Cominciano a emergere i contenuti della legge sulla sicurezza varata dal Congresso popolare, il parlamento cinese, appositamente per Hong Kong. Pechino istituirà “un’agenzia di sicurezza nazionale” che si dovrà “coordinare” con la commissione basata ad Hong Kong. Questo, ci ha spiegato Francesco Sisci, sinologo e giornalista da più di trent’anni in Cina, “significa minacciare Hong Kong di repressione e di privazione della libertà di espressione”. Ma – ci ha detto ancora – questo tentativo di riassorbire l’ex colonia inglese nella Cina Popolare senza un piano comprensivo basato anche sugli aspetti sociali ed economici “rischia di ritorcersi contro gli interessi di Pechino stessa”.



Cosa significa l’istituzione di una agenzia di sicurezza coordinata con quella già esistente a Hong Kong?

Si tratta di dare attuazione alla modifica della Basic Law (quella concordata con il Regno Unito al momento della fine della colonizzazione, ndr) fatta dal Congresso popolare di Pechino. Significa una serie di misure che ancora non conosciamo per l’ordine pubblico. Già questo annuncio da una parte dovrebbe spaventare i giovani che continuano a manifestare.



In che senso?

Nel senso che fino a oggi un manifestante veniva arrestato e rilasciato dopo un paio di giorni, oggi potrebbe anche essere deportato nella Cina Popolare, ma sono ipotesi.

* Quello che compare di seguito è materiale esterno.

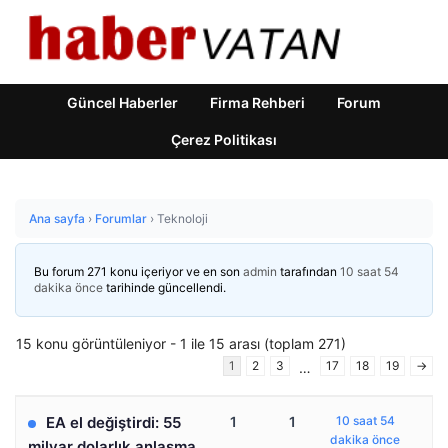
Güncel Haberler
Firma Rehberi
Forum
Çerez Politikası
Ana sayfa
›
Forumlar
›
Teknoloji
Bu forum 271 konu içeriyor ve en son
admin
tarafından
10 saat 54
dakika önce
tarihinde güncellendi.
15 konu görüntüleniyor - 1 ile 15 arası (toplam 271)
1
2
3
17
18
19
→
…
EA el değiştirdi: 55
1
1
10 saat 54
dakika önce
milyar dolarlık anlaşma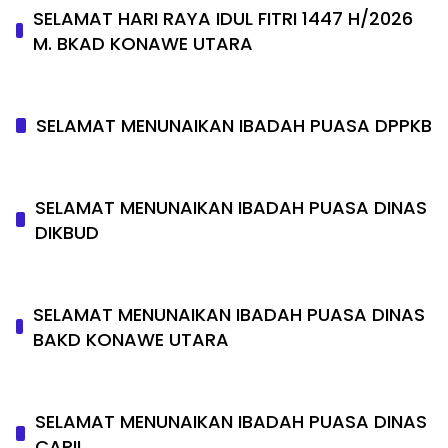
SELAMAT HARI RAYA IDUL FITRI 1447 H/2026
M. BKAD KONAWE UTARA
SELAMAT MENUNAIKAN IBADAH PUASA DPPKB
SELAMAT MENUNAIKAN IBADAH PUASA DINAS
DIKBUD
SELAMAT MENUNAIKAN IBADAH PUASA DINAS
BAKD KONAWE UTARA
SELAMAT MENUNAIKAN IBADAH PUASA DINAS
CAPIL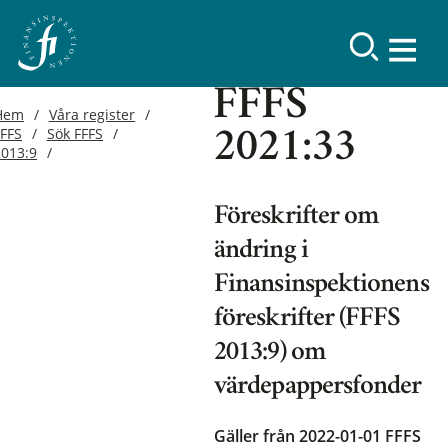
FFFS
Hem
Våra register
FFFS
Sök FFFS
2021:33
2013:9
Föreskrifter om
ändring i
Finansinspektionens
föreskrifter (FFFS
2013:9) om
värdepappersfonder
Gäller från 2022-01-01
FFFS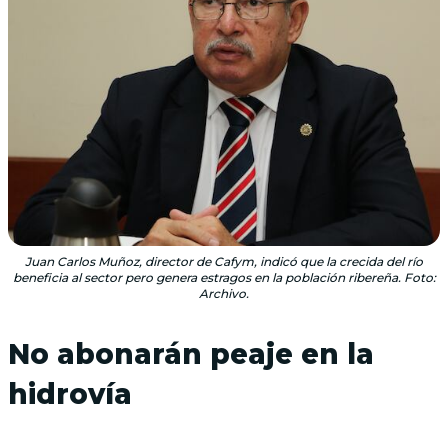
Juan Carlos Muñoz, director de Cafym, indicó que la crecida del río
beneficia al sector pero genera estragos en la población ribereña. Foto:
Archivo.
No abonarán peaje en la
hidrovía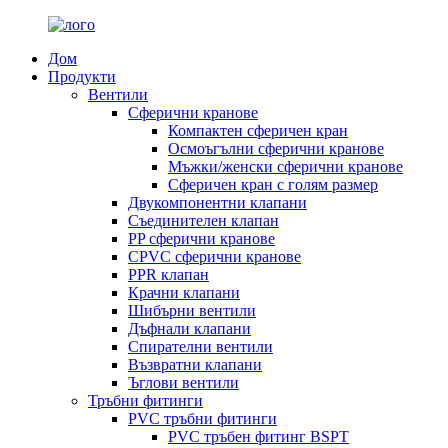
Дом
Продукти
Вентили
Сферични кранове
Компактен сферичен кран
Осмоъгълни сферични кранове
Мъжки/женски сферични кранове
Сферичен кран с голям размер
Двукомпонентни клапани
Съединителен клапан
PP сферични кранове
CPVC сферични кранове
PPR клапан
Крачни клапани
Шибърни вентили
Дъфнали клапани
Спирателни вентили
Възвратни клапани
Ъглови вентили
Тръбни фитинги
PVC тръбни фитинги
PVC тръбен фитинг BSPT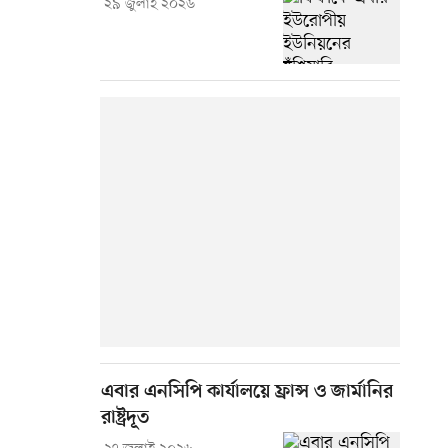
২৯ জুলাই ২০২৬
এবার এনসিপি কার্যালয়ে ফ্রান্স ও জার্মানির
রাষ্ট্রদূত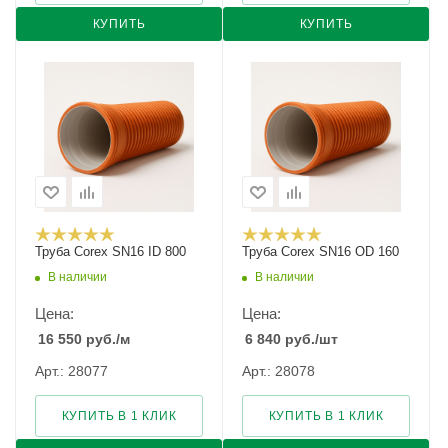
КУПИТЬ
КУПИТЬ
Труба Corex SN16 ID 800
Труба Corex SN16 ОD 160
В наличии
В наличии
Цена:
Цена:
16 550
руб.
/м
6 840
руб.
/шт
Арт.: 28077
Арт.: 28078
КУПИТЬ В 1 КЛИК
КУПИТЬ В 1 КЛИК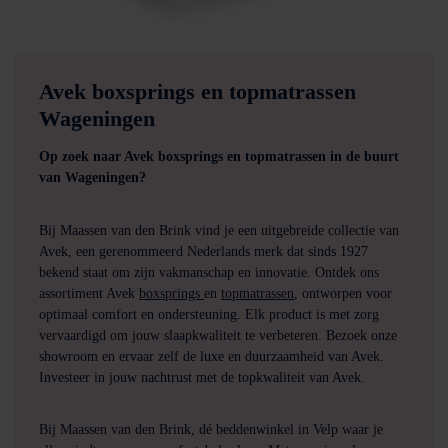
Avek boxsprings en topmatrassen
Wageningen
Op zoek naar Avek boxsprings en topmatrassen in de buurt
van Wageningen?
Bij Maassen van den Brink vind je een uitgebreide collectie van 
Avek, een gerenommeerd Nederlands merk dat sinds 1927 
bekend staat om zijn vakmanschap en innovatie. Ontdek ons 
assortiment Avek 
boxsprings 
en 
topmatrassen
, ontworpen voor 
optimaal comfort en ondersteuning. Elk product is met zorg 
vervaardigd om jouw slaapkwaliteit te verbeteren. Bezoek onze 
showroom en ervaar zelf de luxe en duurzaamheid van Avek. 
Investeer in jouw nachtrust met de topkwaliteit van Avek.
Bij Maassen van den Brink, dé beddenwinkel in Velp waar je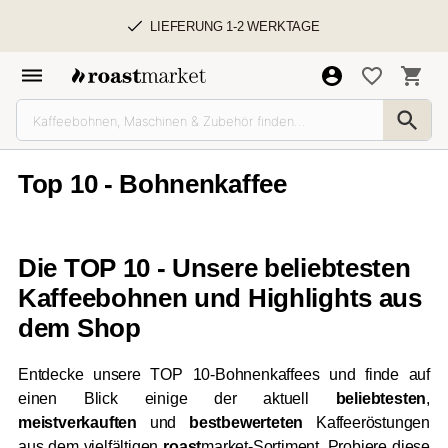
LIEFERUNG 1-2 WERKTAGE
Top 10 - Bohnenkaffee
Die TOP 10 - Unsere beliebtesten
Kaffeebohnen und Highlights aus
dem Shop
Entdecke unsere TOP 10-Bohnenkaffees und finde auf
einen Blick einige der aktuell
beliebtesten
,
meistverkauften
und
bestbewerteten
Kaffeeröstungen
aus dem vielfältigen
roast
market-Sortiment. Probiere diese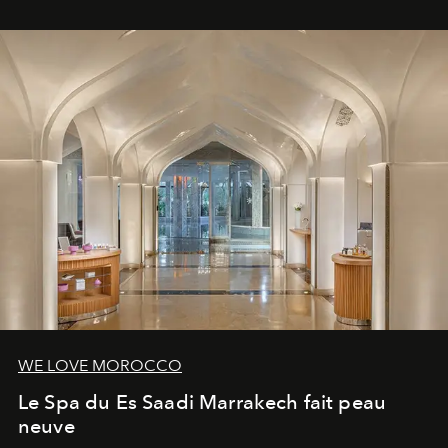
WE LOVE MOROCCO
Le Spa du Es Saadi Marrakech fait peau
neuve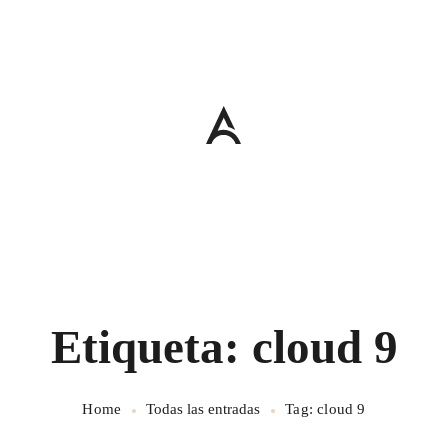
Etiqueta: cloud 9
Home
Todas las entradas
Tag: cloud 9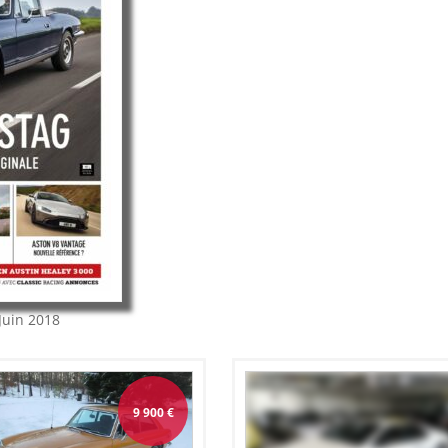
Juin 2018
9 900
€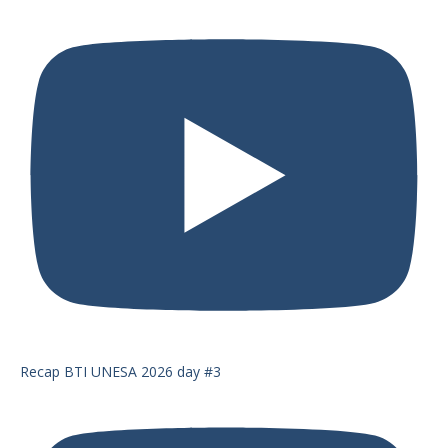
Recap BTI UNESA 2026 day #3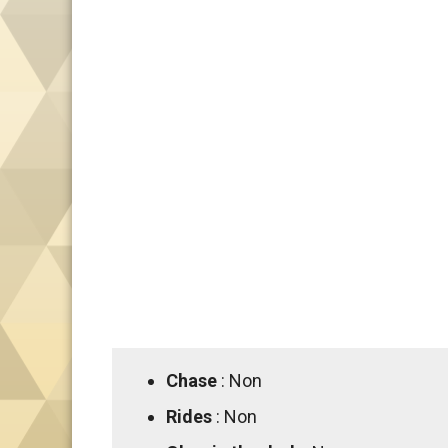
Chase
: Non
Rides
: Non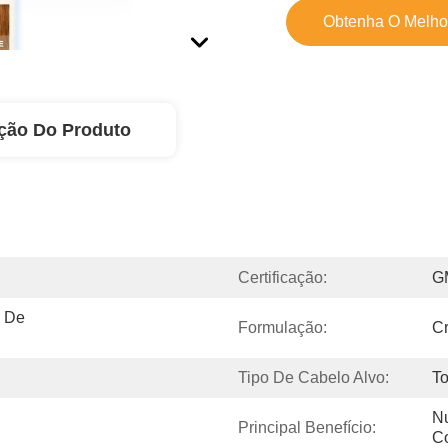
Obtenha O Melho
ção Do Produto
Certificação:
G
 De 
Formulação:
C
Tipo De Cabelo Alvo:
To
Nu
Principal Benefício:
C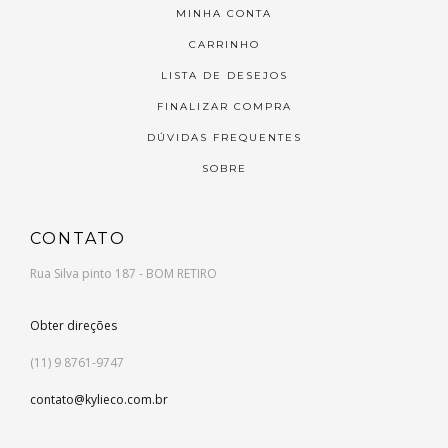
MINHA CONTA
CARRINHO
LISTA DE DESEJOS
FINALIZAR COMPRA
DÚVIDAS FREQUENTES
SOBRE
CONTATO
Rua Silva pinto 187 - BOM RETIRO
Obter direções
(11) 9 8761-9747
contato@kylieco.com.br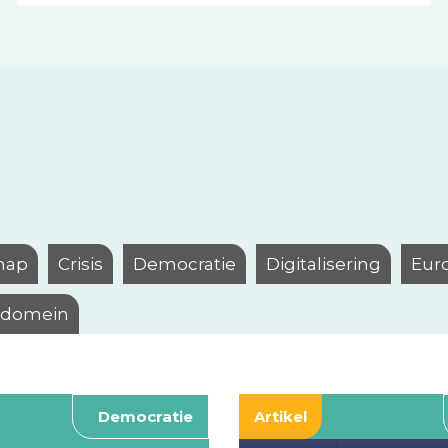
hap
Crisis
Democratie
Digitalisering
Eur
l domein
Democratie
Artikel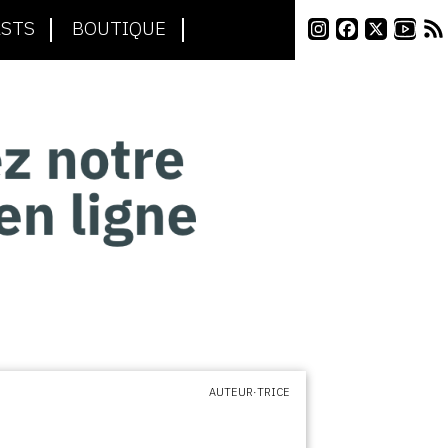
STS
BOUTIQUE
AUTEUR·TRICE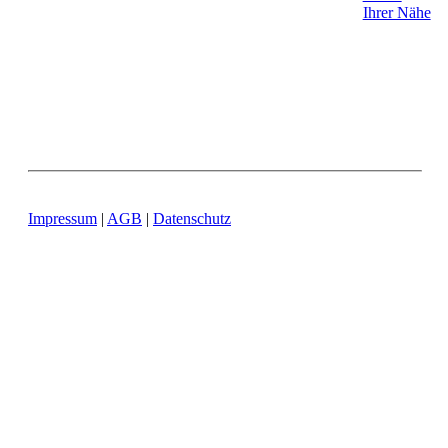
Ihrer Nähe
Impressum
|
AGB
|
Datenschutz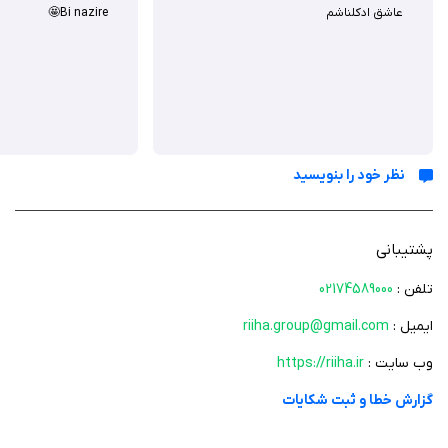
عاشق ادکلناشم
Bi nazire🤩
نظر خود را بنویسید
پشتیبانی
تلفن :
02174589000
ایمیل :
riiha.group@gmail.com
وب سایت :
https://riiha.ir
گزارش خطا و ثبت شکایات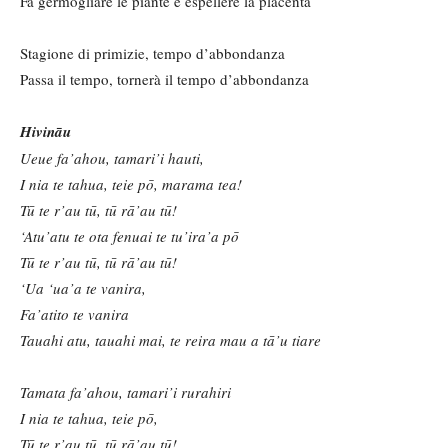
Fa germogliare le piante e espellere la placenta
Stagione di primizie, tempo d’abbondanza
Passa il tempo, tornerà il tempo d’abbondanza
Hivināu
Ueue fa’ahou, tamari’i hauti,
I nia te tahua, teie pō, marama tea!
Tū te r’au tū, tū rā’au tū!
‘Atu’atu te ota fenuai te tu’ira’a pō
Tū te r’au tū, tū rā’au tū!
‘Ua ‘ua’a te vanira,
Fa’atito te vanira
Tauahi atu, tauahi mai, te reira mau a tā’u tiare
Tamata fa’ahou, tamari’i rurahiri
I nia te tahua, teie pō,
Tū te r’au tū, tū rā’au tū!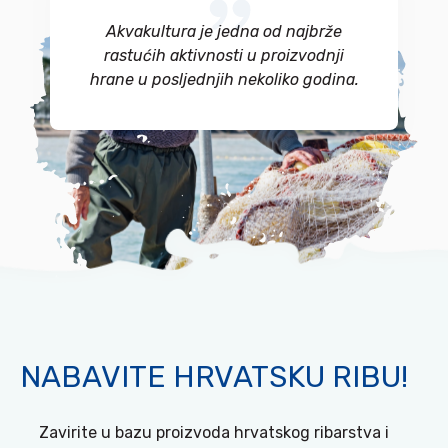
Akvakultura je jedna od najbrže
rastućih aktivnosti u proizvodnji
hrane u posljednjih nekoliko godina.
NABAVITE HRVATSKU RIBU!
Zavirite u bazu proizvoda hrvatskog ribarstva i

Dagli Usa al Giappone è già stata firmata una nota di denuncia che questa iniziativa potrebbe portare alla fine della legge attualmente in vigore, che si basa sul principio “un paese, due sistemi”. Ma questo sistema ha ancora valore?

Eccome. Ci sono due monete, due ordinamenti giuridici, due organizzazioni sociali. La moneta cinese è solo parzialmente convertibile, il dollaro di Hong Kong è pienamente convertibile. Il problema è che venendo meno la libertà di espressione a Hong Kong si mina la separazione fra un paese e due sistemi. Se si mina questo si mina anche l’aspetto finanziario, Hong Kong si indebolisce come piazza finanziaria.



Quindi? La popolazione di Hong Kong è consapevole di tutto questo?

Certo, perché dietro all’ordine pubblico ci sono problemi politici, interni, sociali, di governabilità. La gente si sente colonizzata da Penchino. Sorgono anche problemi di affidabilità della Cina negli accordi internazionali.

Mentre Pechino vuole affrontare tutti questi problemi con la scorciatoia dell’ordine pubblico? Che cosa comporta?

Senza gestire gli altri rischia di far saltare tutto. C’è un passaggio storico che quasi nessuno sa.

Quale?

Quando ci fu la strage di piazza Tienanmen si agì sull’ordine pubblico, ma c’era anche un’idea politica: andiamo e sgombriamo la piazza – l’idea di ordine pubblico –, con l’appoggio americano che di fatto sosteneva la repressione perché allora, nel giugno 1989, i cinesi servivano ancora in funzione anti Unione Sovietica.

E l’idea politica?

Intorno a quella repressione la Cina mise in moto misure politiche e sociali che comprarono il consenso degli studenti. Prima questi ragazzi erano sottoposti a un enorme controllo sociale della vita privata, dopo la vita privata è stata liberalizzata e sono stati incoraggiati a mettersi in affari. Dalla politica all’economia. In questo modo hanno avuto un interesse concreto nel mantenimento dell’ordine politico.

E la Cina è diventata una potenza economica.

Dal 1992 con l’elezione di Clinton fin quasi alla fine degli anni 90 gradualmente si è sviluppata una polemica americana che accusava la Cina di rubare proprietà intellettuale. Questa polemica creò una saldatura, che non esisteva, tra questa nuova classe di ex giovani di Tienanmen con il governo. Chi rubava la proprietà erano i giovani che qualche anno prima erano a Tienanmen e il governo cinese oggi li proteggeva, mentre l’America li accusava.

Oggi però il quadro è diverso, i cittadini di Hong Kong sono già mediamente ricchi e godono di libertà privata.

Infatti oggi le condizioni sono diverse, i rischi molto maggiori e manca l’appoggio americano. I problemi sono sociali, i cittadini dell’ex colonia si sentono discriminati rispetto l’invasione dei pechinesi, c’è un certo impoverimento, una piccola percentuale di ricchi che ha tutto mentre la maggioranza si impoverisce e ci sono rischi internazionali, cioè un isolamento progressivo della Cina rispetto al mondo. A tutte queste cose Pechino non dà risposta, si occupa solo dell’ordine pubblico, invece devi avere un approccio complessivo. Ma se arresti i facinorosi senza dare risposte complessive rischi di mandare per aria tutto il sistema, vai contro gli interessi stessi di Pechino.